───── Ausgangstext ─────

Vergiss die Mütze nicht!!- Sonnencreme, Mütze, Schuhe - ist das immer nötig?

Und was denkt eine Mutter zu dem Thema?
Siehe mama mia dazu: Teil 1 von unserem "kontrabloggen"
In New York hat dieser Tage die UN-Vollversammlung getagt. Das Treffen der oftmals zerstrittenen, immer aber von eigenen Interessen geleiteten Staatsmänner steht im Ruf, ein Spielfeld der diplomatischen Intrige zu sein. Mit Verlaub: ich sage die Herren und Damen von der UN sollen mal bei uns zur Lehre gehen. Wie im Haus Paparockt gefeilscht und manipuliert wird spottet jeder Beschreibung. Der Motor dieser Umtriebe ist ein Unterschied im Grad der Bemutterung.
Die Frage also: Wie viele gut gemeinte Vorschriften machen wir den Kindern, und wann lassen wir Fünfe gerade sein, lassen die Kleenen sich austoben, hedonistisch Faulenzen oder einfach mal im Sommer ohne große Vorbereitung aus der Tür rennen, um im Garten so wild zu toben wie es ihnen einfällt. Mama hat ihre Ansichten, ich habe meine. Und unser Kleener weiß haargenau, wie er uns gegeneinander ausspielt. Dabei ist das nicht nötig. Mama muss nur mal locker werden.

Take it easy, Grund 1: es geht alles vorbei

Was genau ist hier verboten? Babys auf Gepäckbändern?
Denn: Wir alle stehen auf verlorenem Posten, wenn wir unseren Kindern Vorschriften machen wollen, ganz gleich wie gut sie gemeint sind. Ich weiß, dass Süßigkeiten nicht das Beste sind für die Zähne, den Stoffwechsel und den BMI. Meinem Kind ist das egal, und mit jedem Tag, den es älter wird, gilt mein Rat ein bisschen weniger. Letztes Jahr war mein Wort noch Gesetz, irgendwann fing er an zu schummeln, jetzt fragt mein Sohn gezielt Mama, die in den Dingen etwas großzügiger ist. Eines Tages bekomme ich nur noch ein genervtes "JaHaa" zu hören, wenn ich etwas verbieten (oder anordnen will).

─────

▶ [Arbeitsaufträge]:
(1) Fass den Absatz im Ausgangstext, der mit „Denn: Wir alle stehen auf verlorenem Posten“ beginnt, als kurze Stichpunktliste zusammen. Die wichtigsten Fakten müssen erhalten bleiben.
(2) Schreib den Ausgangstext zwischen „Die Frage also: Wie“ und „Babys auf Gepäckbändern?“ (beides eingeschlossen) neu. Ersetze dabei „Mama“ jedes Mal durch „Mutti“.
Stütz dich dabei nur auf den Ausgangstext.

───── Bereitgestellte Angaben ─────

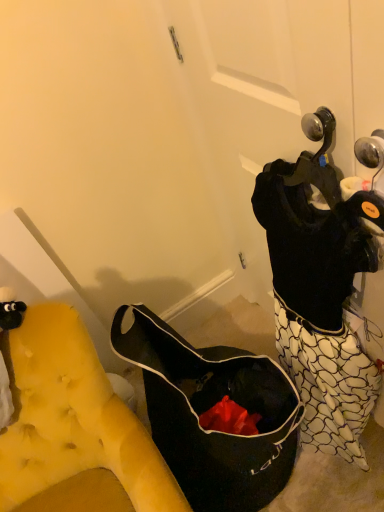
Question: Is black fabric bag at lower left closer to the viewer compared to yellow tufted fabric at left?

Choices:
 (A) yes
 (B) no

Answer: (B)

Question: Can you confirm if black fabric bag at lower left is wider than yellow tufted fabric at left?

Choices:
 (A) yes
 (B) no

Answer: (A)

Question: Can you confirm if black fabric bag at lower left is thinner than yellow tufted fabric at left?

Choices:
 (A) no
 (B) yes

Answer: (A)

Question: From the image's perspective, is black fabric bag at lower left beneath yellow tufted fabric at left?

Choices:
 (A) yes
 (B) no

Answer: (B)

Question: From the image's perspective, is black fabric bag at lower left located above yellow tufted fabric at left?

Choices:
 (A) no
 (B) yes

Answer: (B)

Question: From a real-world perspective, is black fabric bag at lower left over yellow tufted fabric at left?

Choices:
 (A) no
 (B) yes

Answer: (A)

Question: Is yellow tufted fabric at left positioned with its back to black fabric bag at lower left?

Choices:
 (A) yes
 (B) no

Answer: (B)

Question: Is black fabric bag at lower left a part of yellow tufted fabric at left?

Choices:
 (A) no
 (B) yes

Answer: (A)

Question: Are yellow tufted fabric at left and black fabric bag at lower left making contact?

Choices:
 (A) yes
 (B) no

Answer: (B)

Question: Does yellow tufted fabric at left have a smaller size compared to black fabric bag at lower left?

Choices:
 (A) yes
 (B) no

Answer: (B)

Question: Is yellow tufted fabric at left wider than black fabric bag at lower left?

Choices:
 (A) no
 (B) yes

Answer: (A)

Question: Is yellow tufted fabric at left not near black fabric bag at lower left?

Choices:
 (A) no
 (B) yes

Answer: (A)

Question: Looking at their shapes, would you say yellow tufted fabric at left is wider or thinner than black fabric bag at lower left?

Choices:
 (A) thin
 (B) wide

Answer: (A)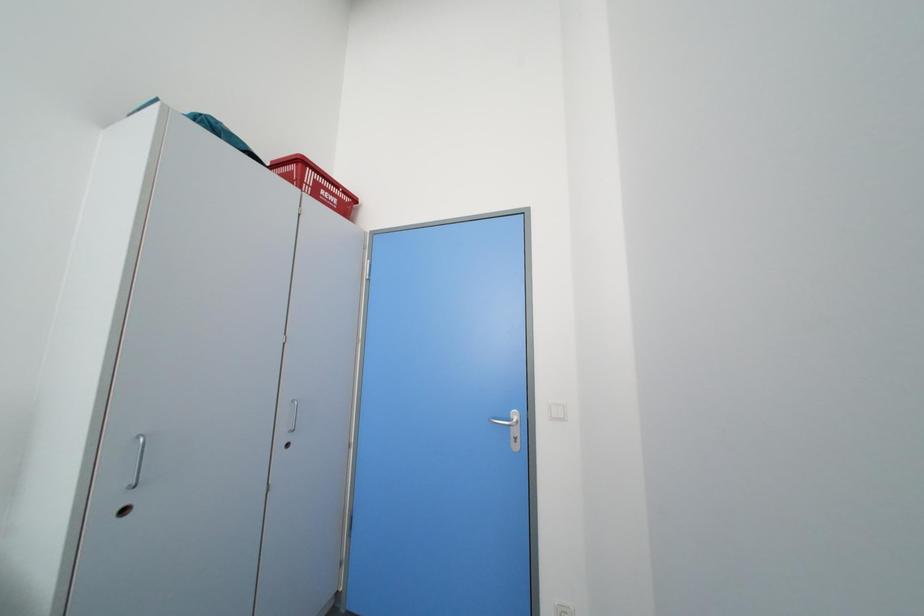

─────

▶ [Antworten]:
(1)
- Vorschriften für Kinder sind ein verlorener Posten, egal wie gut sie gemeint sind.
- Ich weiß, dass Süßigkeiten schlecht für Zähne, Stoffwechsel und BMI sind, aber meinem Kind ist das egal.
- Mit jedem Tag, den mein Sohn älter wird, zählt mein Rat ein bisschen weniger.
- Letztes Jahr war mein Wort noch Gesetz. Dann fing er an zu schummeln, und jetzt fragt er gezielt Mama, die großzügiger ist.
- Irgendwann höre ich nur noch ein genervtes „JaHaa“, wenn ich etwas verbieten oder anordnen will.

(2)
Die Frage also: Wie viele gut gemeinte Vorschriften machen wir den Kindern, und wann lassen wir Fünfe gerade sein, lassen die Kleenen sich austoben, hedonistisch Faulenzen oder einfach mal im Sommer ohne große Vorbereitung aus der Tür rennen, um im Garten so wild zu toben wie es ihnen einfällt. Mutti hat ihre Ansichten, ich habe meine. Und unser Kleener weiß haargenau, wie er uns gegeneinander ausspielt. Dabei ist das nicht nötig. Mutti muss nur mal locker werden.

Take it easy, Grund 1: es geht alles vorbei

Was genau ist hier verboten? Babys auf Gepäckbändern?